Text passage —
The three-part zidovudine (ZDV) chemoprophylaxis regimen, initiated after the first trimester, should be recommended for all pregnant women with HIV infection regardless of antenatal HIV RNA copy number to reduce the risk for perinatal transmission.

The combination of ZDV chemoprophylaxis with additional antiretroviral drugs for treatment of HIV infection is recommended for infected women whose clinical, immunologic or virologic status requires treatment or who have HIV RNA over 1,000 compies/mL regardless of clinical or immunologic status.

Women who are in the first trimester of pregnancy may consider delaying initiation of therapy until after 10-12 weeks' gestation.

Scenario #2
HIV-infected women receiving antiretroviral therapy during the current pregnancy.

HIV-1-infected women receiving antiretroviral therapy in whom pregnancy is identified after the first trimester should continue therapy. ZDV should be a component of the antenatal antiretroviral treatment regimen after the first trimester whenever possible, although this may not always be feasible.

Data shown —

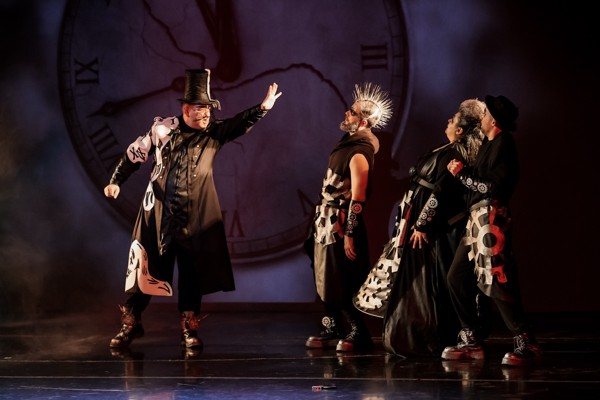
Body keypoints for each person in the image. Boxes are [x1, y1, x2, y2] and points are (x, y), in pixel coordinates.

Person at [104, 69, 282, 350]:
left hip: (193, 217)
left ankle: (189, 327)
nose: (206, 114)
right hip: (158, 214)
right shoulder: (162, 130)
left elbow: (237, 124)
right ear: (186, 109)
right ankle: (131, 323)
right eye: (201, 109)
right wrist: (116, 181)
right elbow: (134, 154)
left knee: (191, 273)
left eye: (209, 109)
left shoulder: (214, 133)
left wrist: (262, 108)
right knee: (145, 269)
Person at [353, 99, 485, 357]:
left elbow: (441, 192)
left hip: (428, 227)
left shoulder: (457, 153)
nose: (449, 120)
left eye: (453, 119)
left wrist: (422, 224)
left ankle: (426, 335)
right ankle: (412, 333)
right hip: (413, 220)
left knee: (427, 276)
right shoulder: (447, 148)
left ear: (460, 130)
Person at [442, 95, 542, 367]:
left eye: (485, 114)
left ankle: (526, 341)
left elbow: (493, 187)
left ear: (494, 121)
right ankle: (471, 339)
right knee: (456, 277)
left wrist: (462, 175)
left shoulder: (504, 144)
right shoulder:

What is required — Update the perinatal HIV guidance from the words "Scenario #2" through "always be feasible.", replacing "pregnancy" with "gestation".

Problem solution —
Scenario #2
HIV-infected women receiving antiretroviral therapy during the current gestation.

HIV-1-infected women receiving antiretroviral therapy in whom gestation is identified after the first trimester should continue therapy. ZDV should be a component of the antenatal antiretroviral treatment regimen after the first trimester whenever possible, although this may not always be feasible.